A snail starts at the origin of an argand diagram and walks along the real axis for an hour, covering a distance of 8 metres...

at the end of each hour it changes its direction by Pi/2 anticlockwise; and in each hour it walks half as far as it did in the previous hour. Find where it is after 4 hours,

sciencesolve | Certified Educator

To calculate the position the snail has on the real axis x, after 4 hours, you need to use the following formula:

`((2^(4-4))*(2^(4+1) - 2cos(4pi/2) + sin(4pi/2)))/(4+1) = ((2^0)*(2^5 - 2cos2pi + sin2pi))/5`

Replacing sin 2pi = 0 and cos 2pi = 1 yields:

`((2^(4-4))*(2^(4+1) - 2cos(4pi/2) + sin(4pi/2)))/(4+1) = (32-2)/5`

`` `((2^(4-4))*(2^(4+1) - 2cos(4pi/2) + sin(4pi/2)))/(4+1) = 30/5`

`((2^(4-4))*(2^(4+1) - 2cos(4pi/2) + sin(4pi/2)))/(4+1) = 6`

x = 6

To calculate the position the snail has on the imaginary axis y, after 4 hours, you need to use the following formula:

`y = 2^4*(2^4 - 1)(cos 2pi + 2sin 2pi)/(2^4*5)`

Reducing by `2^4`  yields:

`y = (15*1)/5 =gt y = 3`

After 4 hours, the snail is at the position z = 6 + 3i on Argand's Diagram.

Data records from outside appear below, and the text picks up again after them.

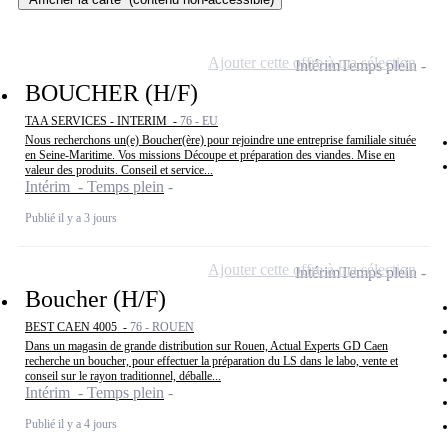
Ajouter cette offre à ma sélection
Intérim
Temps plein
BOUCHER (H/F)
TAA SERVICES - INTERIM -
76 - EU
Nous recherchons un(e) Boucher(ère) pour rejoindre une entreprise familiale située
en Seine-Maritime. Vos missions Découpe et préparation des viandes. Mise en
valeur des produits. Conseil et service...
Intérim - Temps plein
Publié il y a 3 jours
Ajouter cette offre à ma sélection
Intérim
Temps plein
Boucher (H/F)
BEST CAEN 4005 -
76 - ROUEN
Dans un magasin de grande distribution sur Rouen, Actual Experts GD Caen
recherche un boucher, pour effectuer la préparation du LS dans le labo, vente et
conseil sur le rayon traditionnel, déballe...
Intérim - Temps plein
Publié il y a 4 jours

embizze | Certified Educator

Let each unit on the axes represent 1meter.

(1) After 1 hour the snail is at (8+0`i` )

(2) During hour two, the snail travels half as far (4 units) parallel to the `i` axis, thus it arrives at (8+4`i` )

(3) During hour three, the snail moves parallel to the real axis in the negative direction 2 units thus ending up at (6+4`i` )

(4) During hour four, the snail moves parallel to the `i` axis in the negative direction 1unit, thus arriving at (6+3`i` ).